Entender um pouco da arte por trás dos processamentos do aracha e do shiagecha nos faz entender esse sabor inconfundível, cheio de umami, do chá verde japonês.
São nove variedades de chá na exposição: Gyokuro, Kabusecha, Sencha, Mushisei-tamaryokucha, Kamairisei-Tamaryokucha, Tencha, Matcha, Hõjicha, Genmaicha.
Um mapa do Japão, com as regiões produtoras e quais chás elas produzem nos conduz a elas: Saga, Kumamoto, Fukuoka, Shiga, Nara, Nagasaki, Miyazaki, Aichi, Kyoto, Gifu, Saitama, Mie, Shizuoca – a maior região produtora de chá.


É para se encantar e entender que o chá verde japonês harmoniza com a culinária japonesa, com saquê-nihonshu, com wagashi-doce japonês, mas também com comidas e bebidas ocidentais.

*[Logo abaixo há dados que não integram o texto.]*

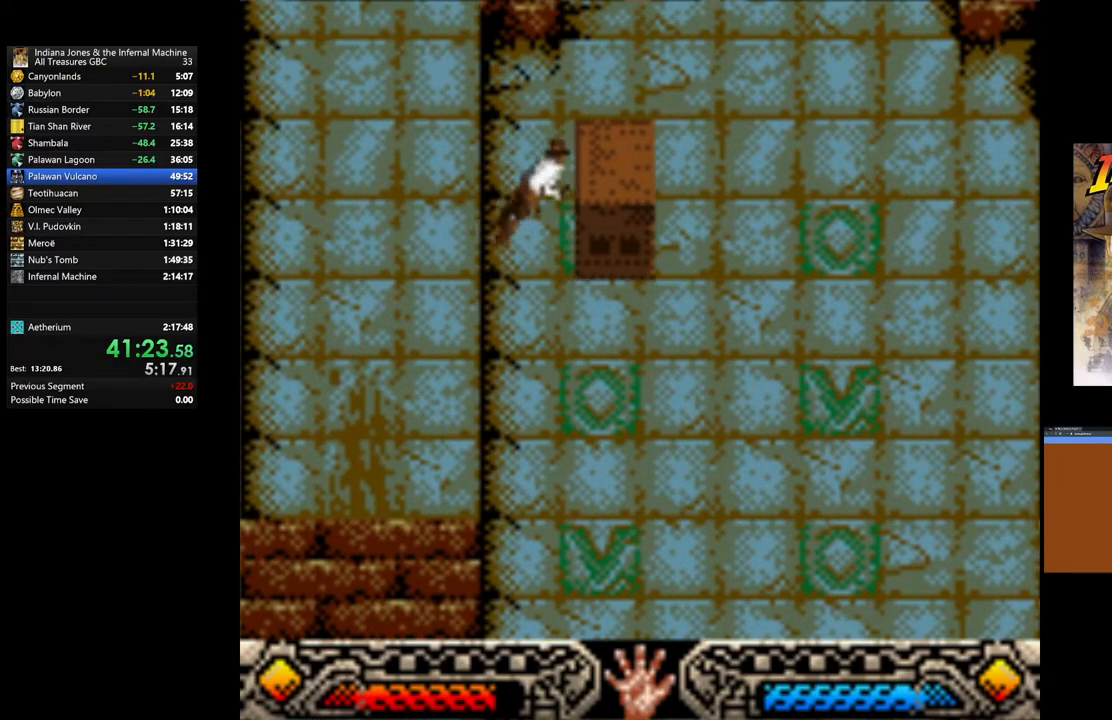
{"buttons": ["A"], "left_stick": "right", "right_stick": "center", "events": []}
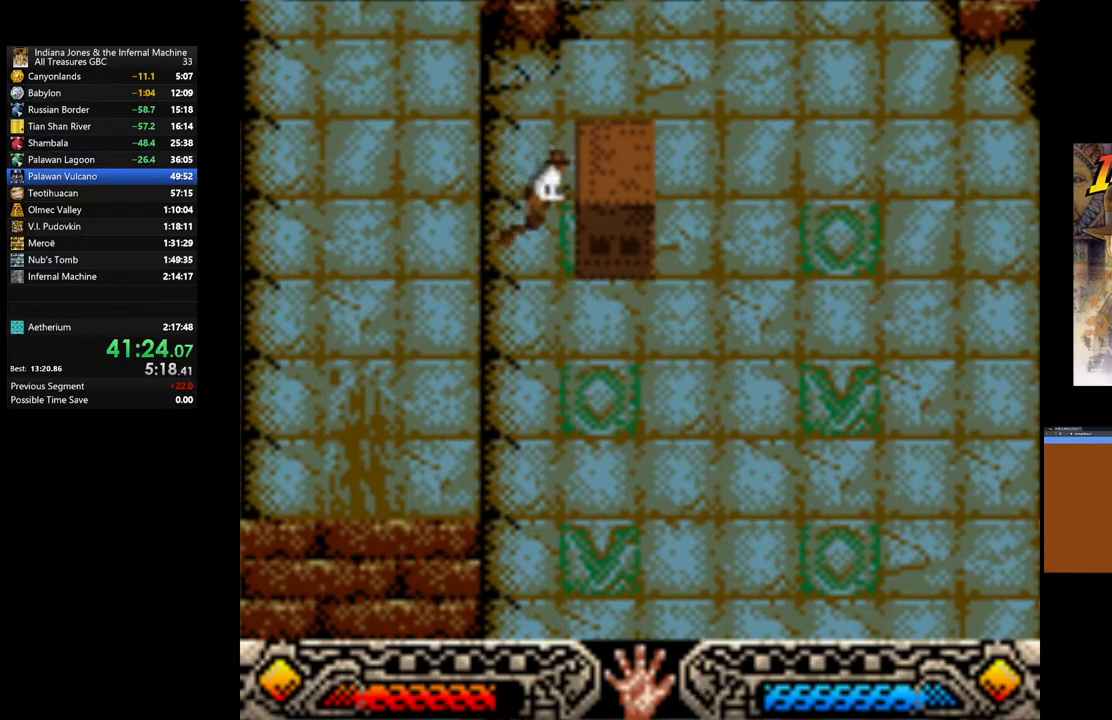
{"buttons": ["A"], "left_stick": "right", "right_stick": "center", "events": []}
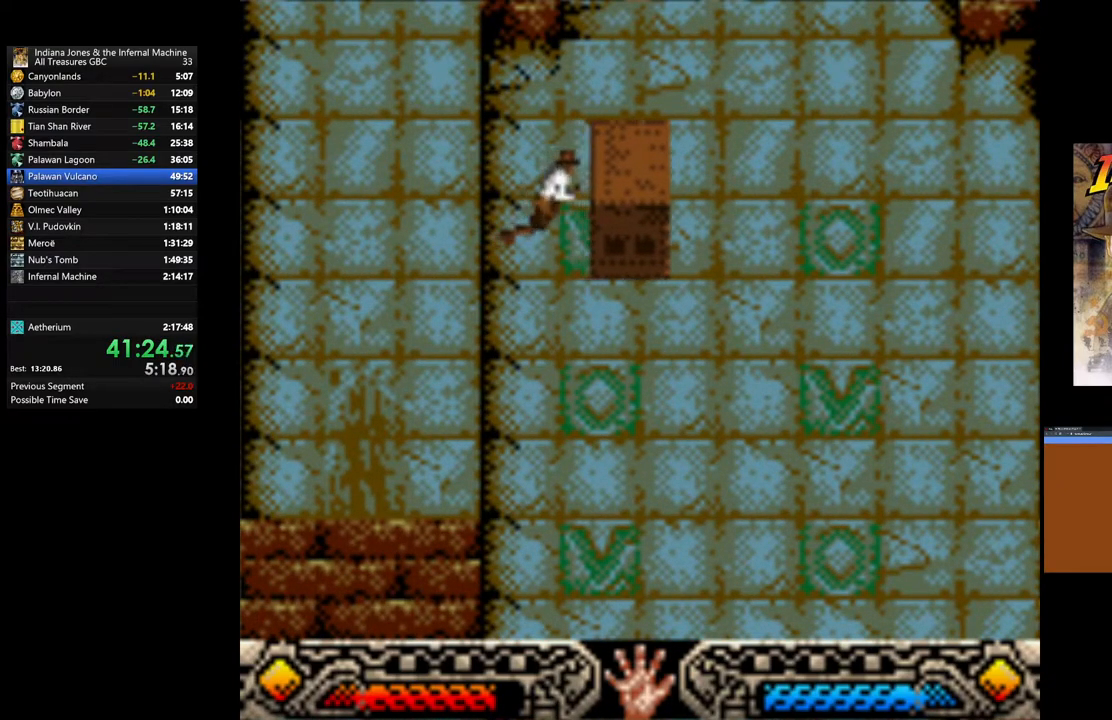
{"buttons": ["A"], "left_stick": "right", "right_stick": "center", "events": []}
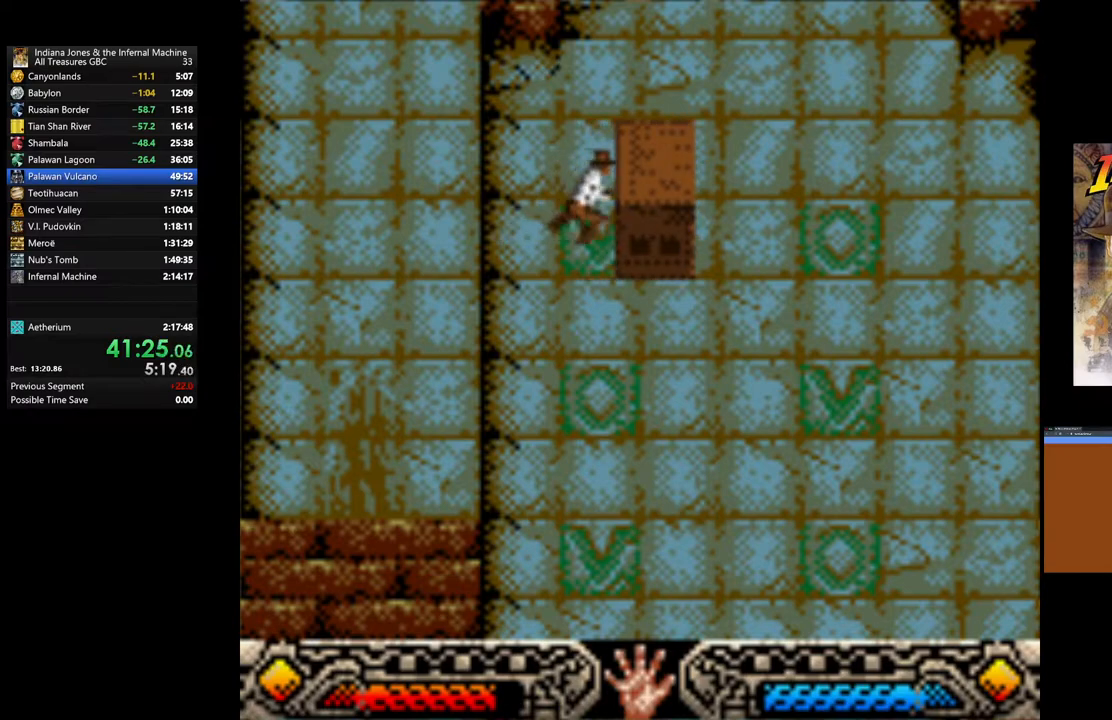
{"buttons": ["A"], "left_stick": "right", "right_stick": "center", "events": []}
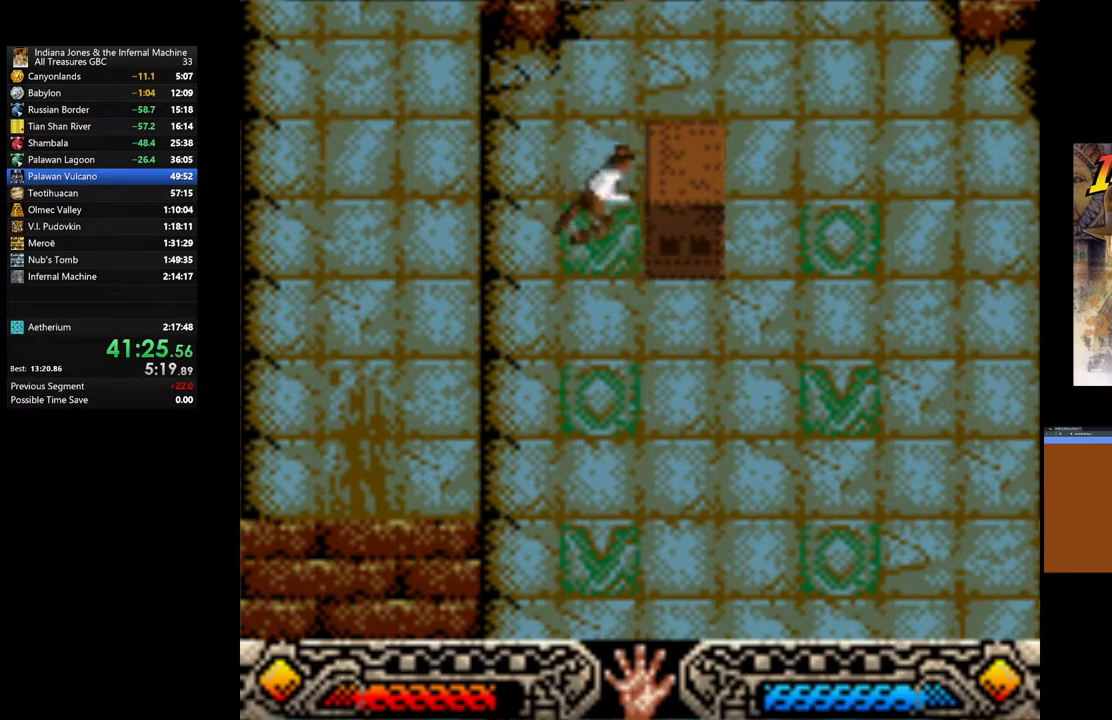
{"buttons": ["A"], "left_stick": "right", "right_stick": "center", "events": []}
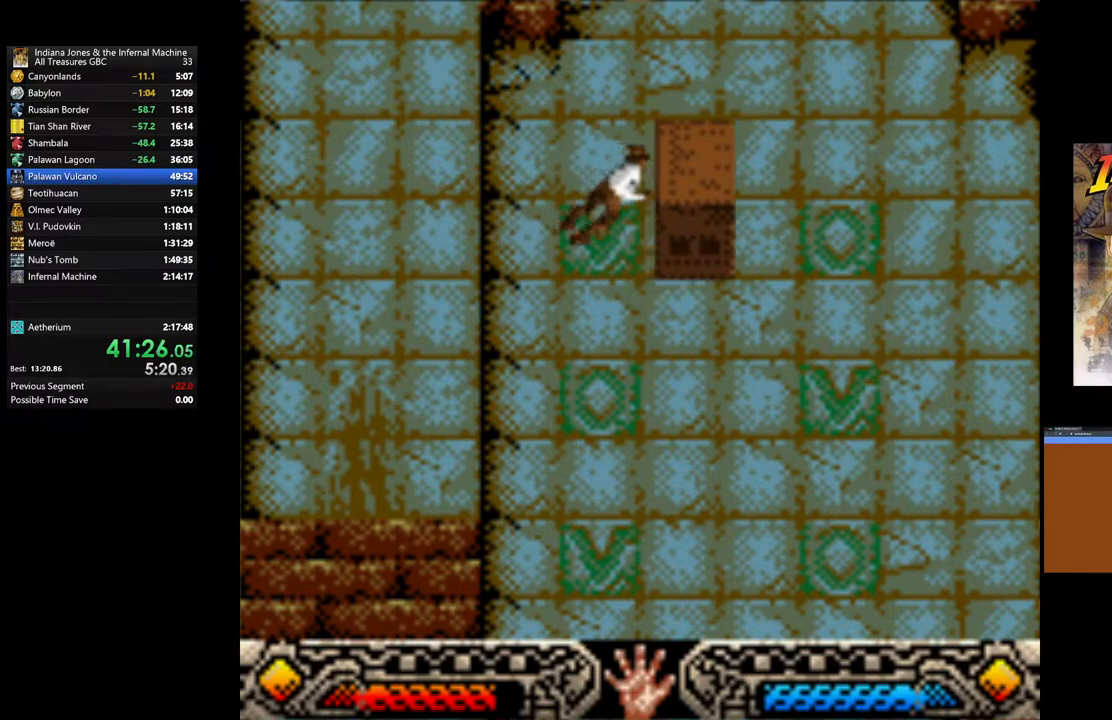
{"buttons": ["A"], "left_stick": "right", "right_stick": "center", "events": []}
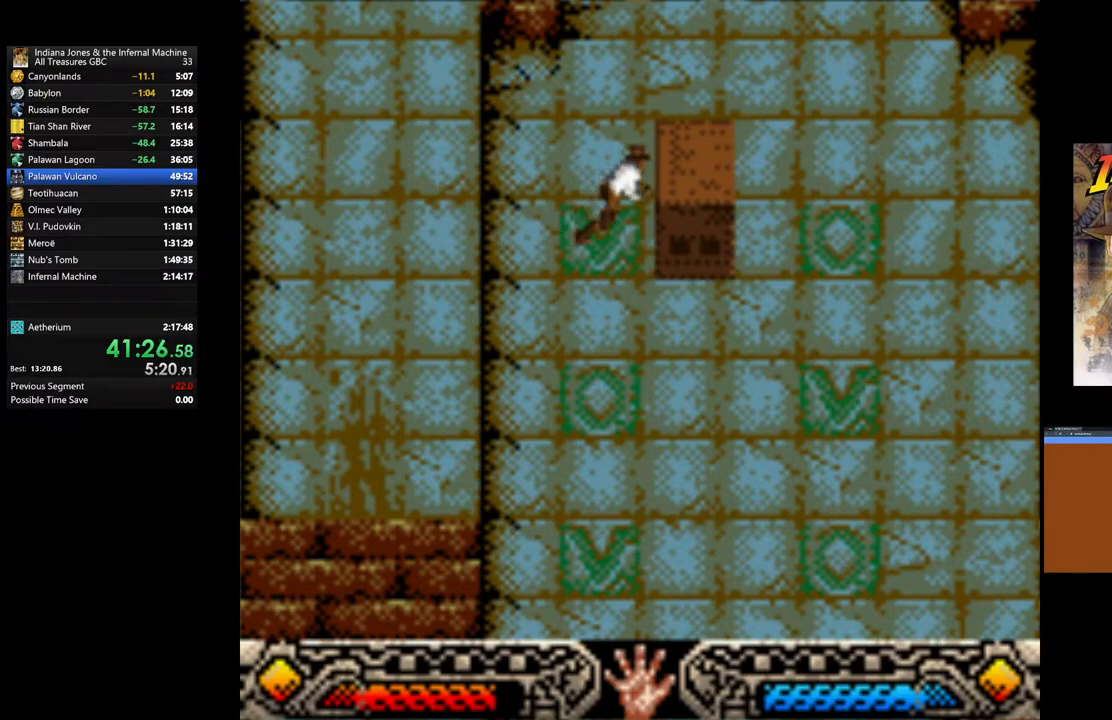
{"buttons": ["A"], "left_stick": "right", "right_stick": "center", "events": []}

Venha preparado para um banho de cultura japonesa porque a Japan House São Paulo tem exposições também no térreo, onde temos o Aizomê Café, inspirado nas cafeterias japonesas –kissatens, com chás, cafés, doces deliciosos e uma biblioteca com livros maravilhosos e mangás. A Loja Shin completa o andar térreo e é uma perdição. Dá para conhecer produtos japoneses das diferentes regiões do Japão, além de ceramistas brasileiras, como Hideko Honma e Kimi Nii.
No segundo andar, sala de workshops- oficinas e mais uma loja, Furoshiki, para você aprender a técnica de amarração furoshiki em embalagens e bolsas, com tecidos japoneses maravilhosos – chegamos a não saber qual levar.

A exposição Nihoncha está no terceiro andar, junto ao restaurante Aizomê Japan House. Depois de tudo isso, o melhor a fazer é se deliciar com os settos, udons, sobas, sushis e sashimis, da querida e premiada chef Telma Shiraishi, nossa embaixadora da culinária japonesa. Aliás, não sou vegetariana mas a Telma está me surpreendendo cada vez mais com seus pratos vegetarianos.